### JOB 1
Please answer these questions about the passage on waste and water in India:
(a) What range of daily per capita municipal solid waste generation does it give for Indian towns?
(b) For which city was the detailed evaluation and feasibility study done?
(c) With what does the research paper conclude?
### JOB 2
Translate this sentence from the passage on waste and water in India into Spanish: "The research paper, therefore, concludes with a ten-point policy reform agenda."
### JOB 3
Continue the passage on waste and water in India, starting after its final sentence.

══ PASSAGE SHOWN

An ideal solution for coastal cities

There are several water stressed cities across the globe. Though there several standalone desalination technologies available the investment intensive nature of such projects have posed a  challenge for adoption. But  the Integration of MED or LTTD have the potential to navigate the same

The Indian Scenario

India is among the top two populous countries in the world with 1.35 billion people. It generates an enormous amount of garbage with a daily per capita generation of municipal solid waste in India ranging from about 100 grams in small towns to 500 grams in large towns (Source: India 2025- Environment, Shaheen Singhal, Planning Commission, Government of India), totaling close to 300 million tons of municipal solid waste annually. With the rapid transformation and fierce consumerism, the waste generation is feared to multiply several times and will severely test an already strained waste management system in India. Added to this, India faces water shortages in general and has experienced the biggest water crisis in the current year of 2019. The country is thus, urgently seeking solutions on how to enhance water availability. The policy research paper suggests an innovative technology solution to produce power from waste and integrate the process technology to desalinate seawater and make it potable water concurrently. The research paper describes the innovation, technology and mechanics of the integrated technology founded on detailed evaluation and feasibility study for Chennai. The city is one of the four top metro cities of India and faces the double whammy of growing garbage and declining potable water supply. It reports empirical data and the functioning of a full-scale implementation of WtE technology in Jabalpur(smart City), Madya Pradesh. The twin technology solution, however, faces a full-scale suite of managerial and policy challenges threatening to restrict the adoption and diffusion so necessary for urban and metro smart cities in India. The research paper, therefore, concludes with a ten-point policy reform agenda.

════
══ RECORD SET

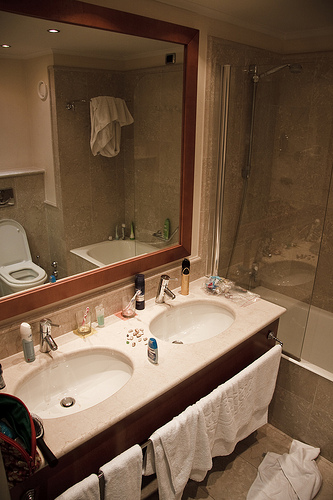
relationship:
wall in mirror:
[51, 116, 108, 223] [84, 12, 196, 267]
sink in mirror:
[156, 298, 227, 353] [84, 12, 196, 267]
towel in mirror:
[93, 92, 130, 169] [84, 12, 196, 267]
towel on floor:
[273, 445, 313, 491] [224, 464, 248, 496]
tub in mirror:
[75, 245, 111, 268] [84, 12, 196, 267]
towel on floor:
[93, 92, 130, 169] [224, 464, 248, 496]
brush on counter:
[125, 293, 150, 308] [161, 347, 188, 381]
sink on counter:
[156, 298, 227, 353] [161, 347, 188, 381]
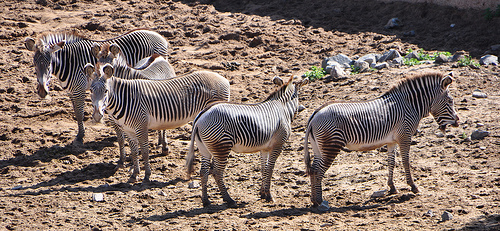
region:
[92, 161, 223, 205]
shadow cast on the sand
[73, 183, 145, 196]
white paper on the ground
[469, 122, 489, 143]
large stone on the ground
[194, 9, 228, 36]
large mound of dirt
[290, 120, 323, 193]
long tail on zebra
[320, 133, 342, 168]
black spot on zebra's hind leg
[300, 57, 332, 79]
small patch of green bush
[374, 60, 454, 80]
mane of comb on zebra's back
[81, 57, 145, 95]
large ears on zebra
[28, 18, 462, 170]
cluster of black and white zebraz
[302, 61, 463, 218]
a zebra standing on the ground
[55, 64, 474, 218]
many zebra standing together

════

### WRITTEN ANSWER 1
(a) About 100 grams in small towns to 500 grams in large towns.
(b) Chennai.
(c) A ten-point policy reform agenda.

### WRITTEN ANSWER 2
Por lo tanto, el trabajo de investigación concluye con una agenda de reforma de políticas de diez puntos.

### WRITTEN ANSWER 3
Feasibility Study For Chennai

Exhibit 5(a) : Physical composition of the waste substances. (Greater Chennai Corporation Report, 2019) 

Exhibit 5(b) : Chemical composition of the waste substances. (Greater Chennai Corporation Report, 2019)

Exhibit 5(c) : Sources and categories of the waste generation. (Greater Chennai Corporation Report, 2019)

The Implementation validated that the integrated
technology yields a host of managerial and organizational benefits some of them
are listed below.

· Circular economy- the complete utilization of waste promotes a circular economy in the country.

· Ease of Operation- This will increase the efficiency of the operation of this plant as waste availability won’t be an issue for power generation.

· Development of water and energy security in the nation – If more plants of this technology, are set up, it multiplies the twin benefits of reducing water sacristy and usage of coal.
· Increase the viability of the waste to energy power plants in India – Implementations of these policies will promote the waste to energy business in India.  

Furthermore, the payback period for the above estimation is 2.11 years with a plant life of 25 years. It is evident from the insights generated from the calculation that the twin technology could have a major contribution in terms of potable water generation and the waste elimination while generating a nominal amount of energy production. Hence the implementation of such integrated solution would be advantageous in a smart city as this would create a circular economy in which sustainability and self-sustenance is ensured.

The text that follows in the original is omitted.